(Multi-frame object listings)

○ ○ ○ ○ ○ ○ ○

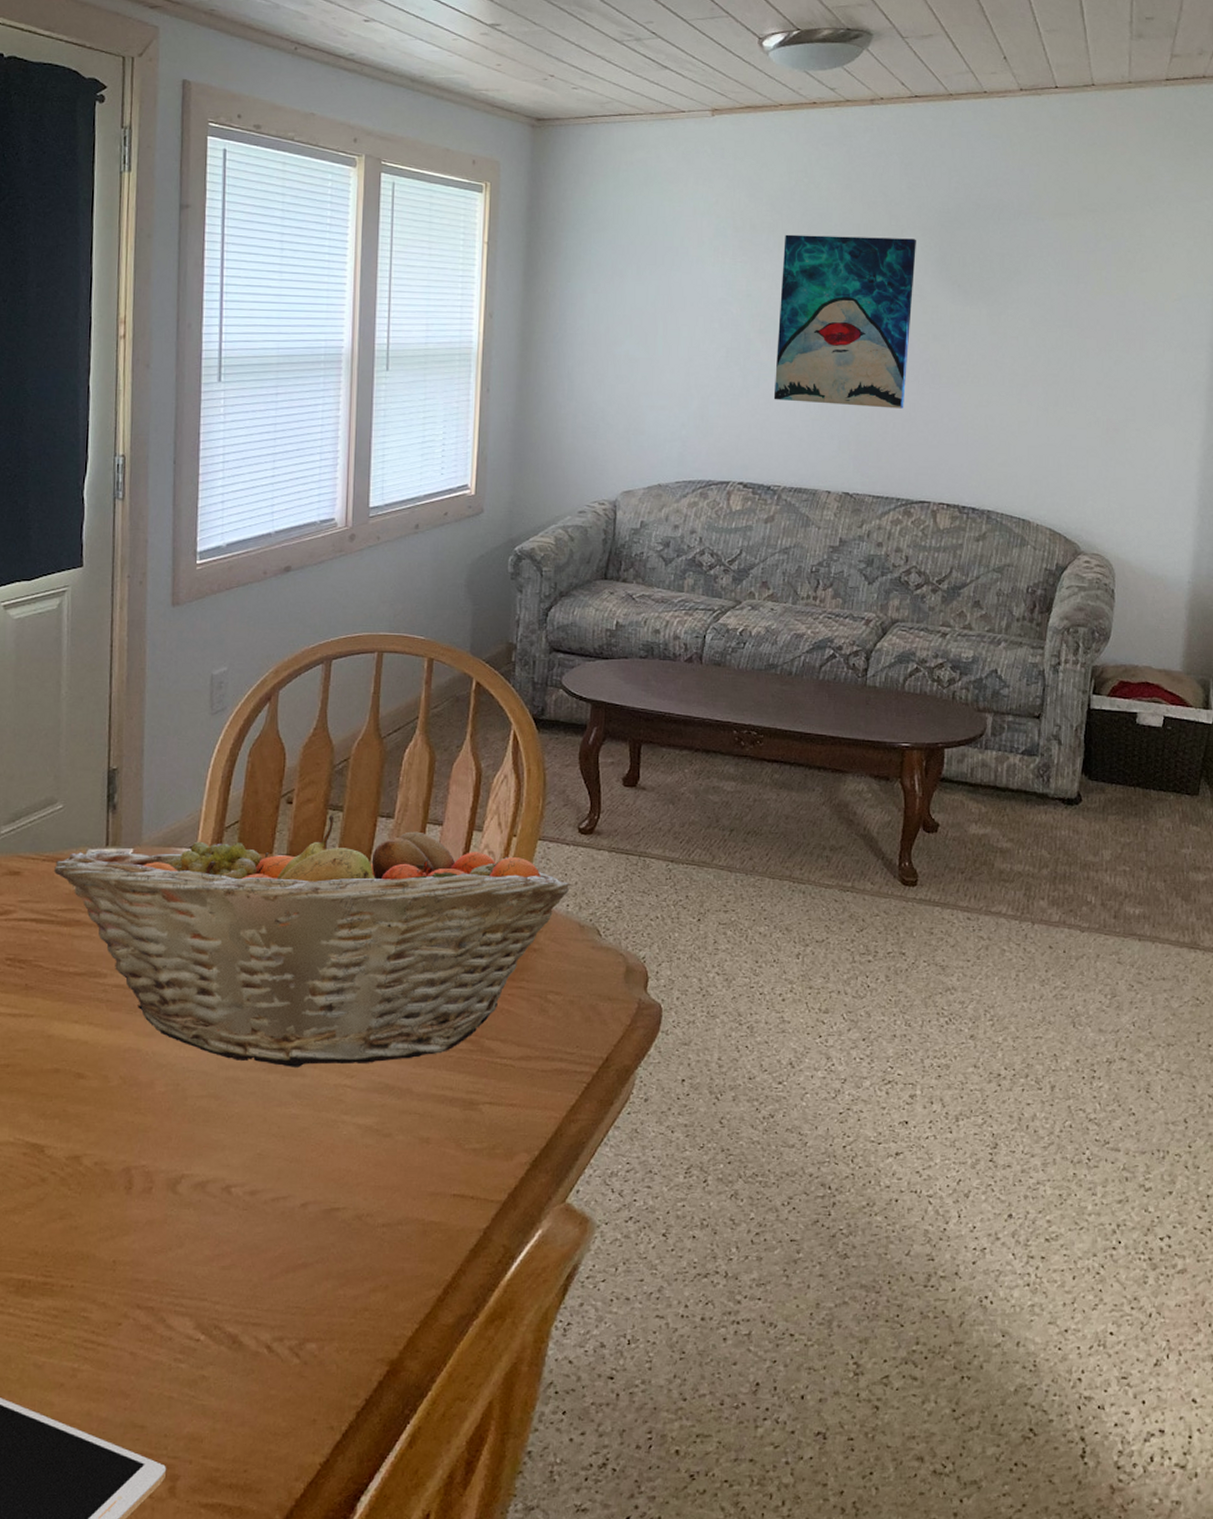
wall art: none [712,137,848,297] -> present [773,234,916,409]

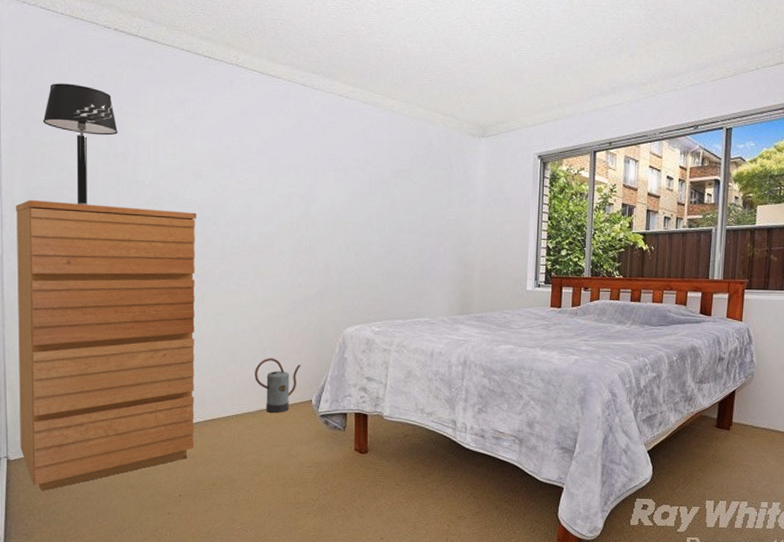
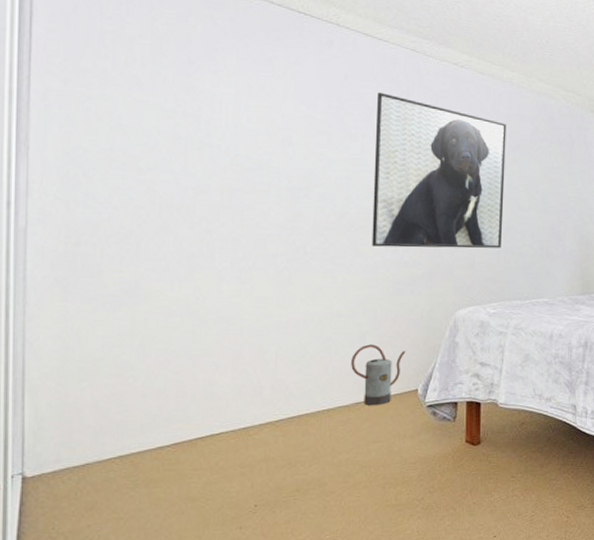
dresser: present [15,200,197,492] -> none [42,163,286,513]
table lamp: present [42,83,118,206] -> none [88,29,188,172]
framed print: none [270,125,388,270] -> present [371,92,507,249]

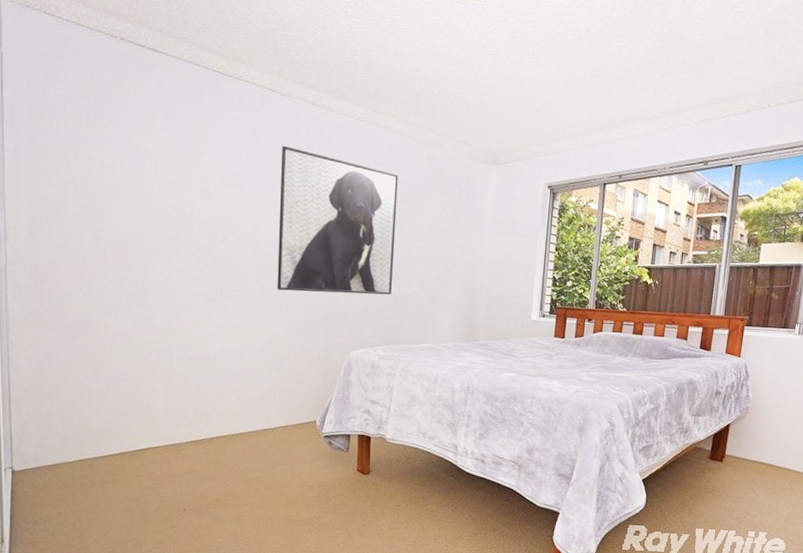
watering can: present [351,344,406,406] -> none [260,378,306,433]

○ ○ ○ ○ ○ ○ ○

TASK TO COMPLETE:
Output all the entries exactly, minus any pictures.

WRITTEN ANSWER:
wall art: none [712,137,848,297] -> present [773,234,916,409]

dresser: present [15,200,197,492] -> none [42,163,286,513]
table lamp: present [42,83,118,206] -> none [88,29,188,172]
framed print: none [270,125,388,270] -> present [371,92,507,249]

watering can: present [351,344,406,406] -> none [260,378,306,433]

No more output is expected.